(Stored data entries)

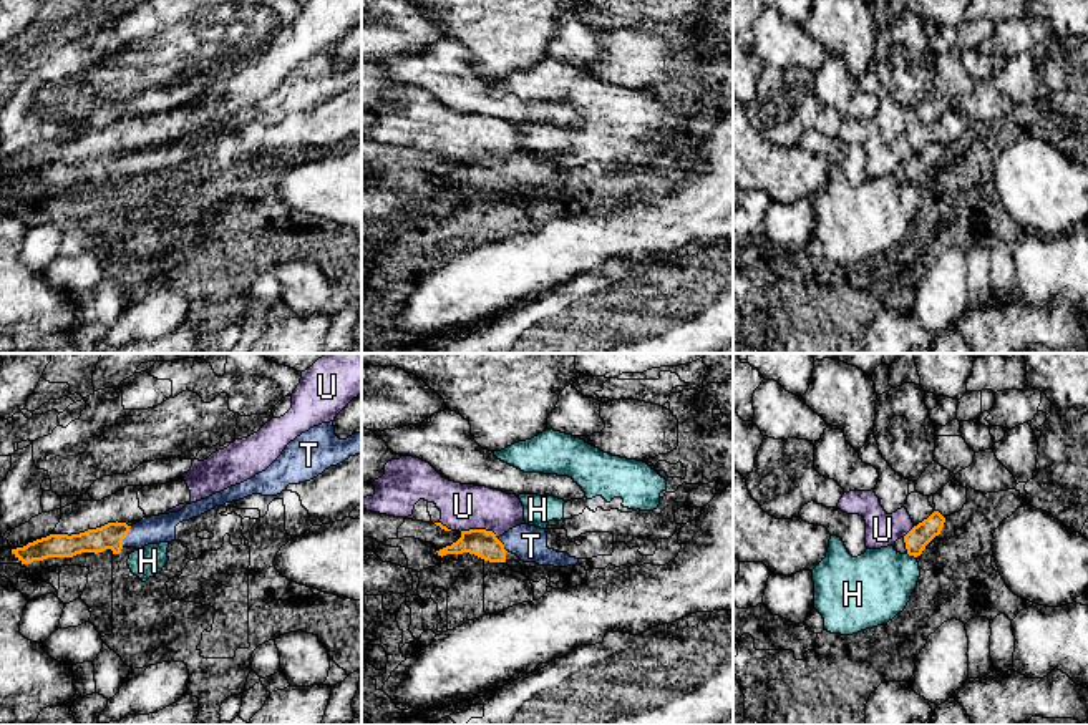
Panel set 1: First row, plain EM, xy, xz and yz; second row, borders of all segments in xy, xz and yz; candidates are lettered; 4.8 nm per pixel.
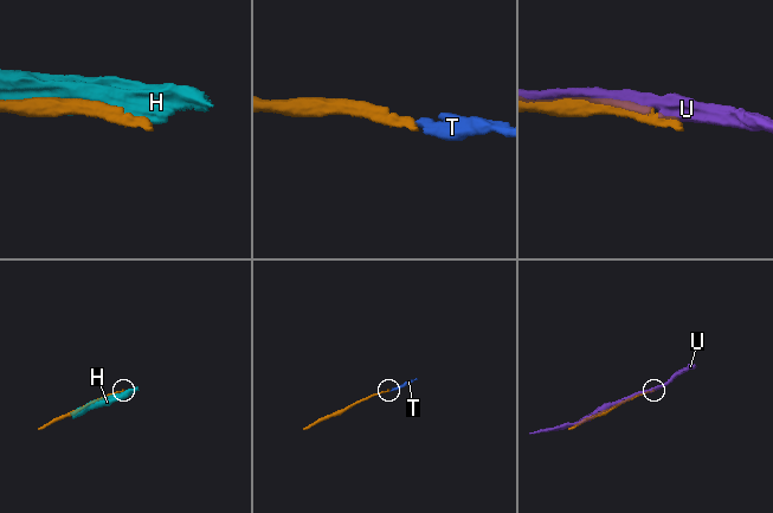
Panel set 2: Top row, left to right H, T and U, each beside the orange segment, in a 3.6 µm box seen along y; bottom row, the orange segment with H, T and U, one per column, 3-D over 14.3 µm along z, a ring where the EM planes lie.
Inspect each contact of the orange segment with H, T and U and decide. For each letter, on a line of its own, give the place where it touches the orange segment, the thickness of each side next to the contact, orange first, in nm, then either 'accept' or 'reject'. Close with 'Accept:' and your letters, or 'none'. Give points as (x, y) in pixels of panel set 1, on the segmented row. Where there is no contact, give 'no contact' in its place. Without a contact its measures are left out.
H: contact yz (911, 554); calibres 110 and 340 nm; reject
T: contact xy (126, 535); calibres 130 and 140 nm; accept
U: contact xz (480, 530); calibres 140 and 220 nm; reject
Accept: T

To do >> Reproduce all entries above exactly, minus the images.

Output of the task >>
Panel set 1: First row, plain EM, xy, xz and yz; second row, borders of all segments in xy, xz and yz; candidates are lettered; 4.8 nm per pixel.
Panel set 2: Top row, left to right H, T and U, each beside the orange segment, in a 3.6 µm box seen along y; bottom row, the orange segment with H, T and U, one per column, 3-D over 14.3 µm along z, a ring where the EM planes lie.
Inspect each contact of the orange segment with H, T and U and decide. For each letter, on a line of its own, give the place where it touches the orange segment, the thickness of each side next to the contact, orange first, in nm, then either 'accept' or 'reject'. Close with 'Accept:' and your letters, or 'none'. Give points as (x, y) in pixels of panel set 1, on the segmented row. Where there is no contact, give 'no contact' in its place. Without a contact its measures are left out.
H: contact yz (911, 554); calibres 110 and 340 nm; reject
T: contact xy (126, 535); calibres 130 and 140 nm; accept
U: contact xz (480, 530); calibres 140 and 220 nm; reject
Accept: T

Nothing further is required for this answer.